Saved entries
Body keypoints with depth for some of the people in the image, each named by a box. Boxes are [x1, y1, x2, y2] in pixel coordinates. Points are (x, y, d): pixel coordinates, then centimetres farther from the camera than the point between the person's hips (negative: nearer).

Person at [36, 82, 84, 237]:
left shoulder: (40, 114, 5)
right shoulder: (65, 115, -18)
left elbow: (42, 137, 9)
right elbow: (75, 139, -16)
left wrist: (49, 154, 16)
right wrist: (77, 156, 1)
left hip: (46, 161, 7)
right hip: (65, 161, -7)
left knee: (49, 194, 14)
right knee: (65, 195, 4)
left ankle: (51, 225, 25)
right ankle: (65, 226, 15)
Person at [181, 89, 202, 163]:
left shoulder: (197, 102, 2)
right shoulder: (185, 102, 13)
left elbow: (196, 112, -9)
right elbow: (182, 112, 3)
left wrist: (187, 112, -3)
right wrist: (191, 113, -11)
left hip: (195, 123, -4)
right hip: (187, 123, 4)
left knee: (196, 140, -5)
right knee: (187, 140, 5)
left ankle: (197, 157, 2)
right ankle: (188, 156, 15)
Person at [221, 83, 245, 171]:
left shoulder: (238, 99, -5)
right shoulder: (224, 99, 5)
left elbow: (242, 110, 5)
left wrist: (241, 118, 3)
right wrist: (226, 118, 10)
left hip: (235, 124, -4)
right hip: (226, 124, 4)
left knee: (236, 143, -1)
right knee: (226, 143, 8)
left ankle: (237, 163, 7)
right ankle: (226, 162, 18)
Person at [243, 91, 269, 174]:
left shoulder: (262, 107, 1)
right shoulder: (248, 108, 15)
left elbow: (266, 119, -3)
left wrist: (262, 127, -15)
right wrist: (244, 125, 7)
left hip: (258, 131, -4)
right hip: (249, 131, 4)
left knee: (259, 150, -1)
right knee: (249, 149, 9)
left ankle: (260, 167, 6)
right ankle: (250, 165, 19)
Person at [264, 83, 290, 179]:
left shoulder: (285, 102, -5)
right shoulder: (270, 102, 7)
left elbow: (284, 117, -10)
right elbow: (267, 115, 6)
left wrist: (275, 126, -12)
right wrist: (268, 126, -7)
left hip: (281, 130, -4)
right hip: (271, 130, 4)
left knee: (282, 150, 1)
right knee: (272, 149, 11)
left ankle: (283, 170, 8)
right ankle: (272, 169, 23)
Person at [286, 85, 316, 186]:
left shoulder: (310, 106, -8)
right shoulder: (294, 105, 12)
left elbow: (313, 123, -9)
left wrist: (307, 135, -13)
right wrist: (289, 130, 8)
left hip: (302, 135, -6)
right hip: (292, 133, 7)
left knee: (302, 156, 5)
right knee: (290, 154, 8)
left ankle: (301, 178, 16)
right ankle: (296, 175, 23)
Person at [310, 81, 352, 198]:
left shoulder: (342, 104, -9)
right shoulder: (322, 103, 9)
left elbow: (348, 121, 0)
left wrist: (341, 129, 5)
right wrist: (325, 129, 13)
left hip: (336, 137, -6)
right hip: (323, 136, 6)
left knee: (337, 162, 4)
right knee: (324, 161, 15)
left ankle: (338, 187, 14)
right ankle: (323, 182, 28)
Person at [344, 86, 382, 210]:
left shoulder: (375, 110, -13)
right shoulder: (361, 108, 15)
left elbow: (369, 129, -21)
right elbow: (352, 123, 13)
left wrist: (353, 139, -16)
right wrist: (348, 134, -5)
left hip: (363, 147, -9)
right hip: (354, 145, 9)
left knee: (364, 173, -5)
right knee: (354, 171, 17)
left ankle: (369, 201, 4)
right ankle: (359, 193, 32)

**WHAT THE TASK ASKS:**
Rewrite the listing above with every "Person at" changed to "Figure at" and nothing else altered.

**ANSWER FOR THIS EXERCISE:**
Body keypoints with depth for some of the people in the image, each named by a box. Boxes are [x1, y1, x2, y2] in pixel coordinates. Points are (x, y, d): pixel coordinates, then centimetres farther from the camera than the point between the person's hips (negative: nearer).

Figure at [36, 82, 84, 237]:
left shoulder: (40, 114, 5)
right shoulder: (65, 115, -18)
left elbow: (42, 137, 9)
right elbow: (75, 139, -16)
left wrist: (49, 154, 16)
right wrist: (77, 156, 1)
left hip: (46, 161, 7)
right hip: (65, 161, -7)
left knee: (49, 194, 14)
right knee: (65, 195, 4)
left ankle: (51, 225, 25)
right ankle: (65, 226, 15)
Figure at [181, 89, 202, 163]:
left shoulder: (197, 102, 2)
right shoulder: (185, 102, 13)
left elbow: (196, 112, -9)
right elbow: (182, 112, 3)
left wrist: (187, 112, -3)
right wrist: (191, 113, -11)
left hip: (195, 123, -4)
right hip: (187, 123, 4)
left knee: (196, 140, -5)
right knee: (187, 140, 5)
left ankle: (197, 157, 2)
right ankle: (188, 156, 15)
Figure at [221, 83, 245, 171]:
left shoulder: (238, 99, -5)
right shoulder: (224, 99, 5)
left elbow: (242, 110, 5)
left wrist: (241, 118, 3)
right wrist: (226, 118, 10)
left hip: (235, 124, -4)
right hip: (226, 124, 4)
left knee: (236, 143, -1)
right knee: (226, 143, 8)
left ankle: (237, 163, 7)
right ankle: (226, 162, 18)
Figure at [243, 91, 269, 174]:
left shoulder: (262, 107, 1)
right shoulder: (248, 108, 15)
left elbow: (266, 119, -3)
left wrist: (262, 127, -15)
right wrist: (244, 125, 7)
left hip: (258, 131, -4)
right hip: (249, 131, 4)
left knee: (259, 150, -1)
right knee: (249, 149, 9)
left ankle: (260, 167, 6)
right ankle: (250, 165, 19)
Figure at [264, 83, 290, 179]:
left shoulder: (285, 102, -5)
right shoulder: (270, 102, 7)
left elbow: (284, 117, -10)
right elbow: (267, 115, 6)
left wrist: (275, 126, -12)
right wrist: (268, 126, -7)
left hip: (281, 130, -4)
right hip: (271, 130, 4)
left knee: (282, 150, 1)
right knee: (272, 149, 11)
left ankle: (283, 170, 8)
right ankle: (272, 169, 23)
Figure at [286, 85, 316, 186]:
left shoulder: (310, 106, -8)
right shoulder: (294, 105, 12)
left elbow: (313, 123, -9)
left wrist: (307, 135, -13)
right wrist: (289, 130, 8)
left hip: (302, 135, -6)
right hip: (292, 133, 7)
left knee: (302, 156, 5)
right knee: (290, 154, 8)
left ankle: (301, 178, 16)
right ankle: (296, 175, 23)
Figure at [310, 81, 352, 198]:
left shoulder: (342, 104, -9)
right shoulder: (322, 103, 9)
left elbow: (348, 121, 0)
left wrist: (341, 129, 5)
right wrist: (325, 129, 13)
left hip: (336, 137, -6)
right hip: (323, 136, 6)
left knee: (337, 162, 4)
right knee: (324, 161, 15)
left ankle: (338, 187, 14)
right ankle: (323, 182, 28)
Figure at [344, 86, 382, 210]:
left shoulder: (375, 110, -13)
right shoulder: (361, 108, 15)
left elbow: (369, 129, -21)
right elbow: (352, 123, 13)
left wrist: (353, 139, -16)
right wrist: (348, 134, -5)
left hip: (363, 147, -9)
right hip: (354, 145, 9)
left knee: (364, 173, -5)
right knee: (354, 171, 17)
left ankle: (369, 201, 4)
right ankle: (359, 193, 32)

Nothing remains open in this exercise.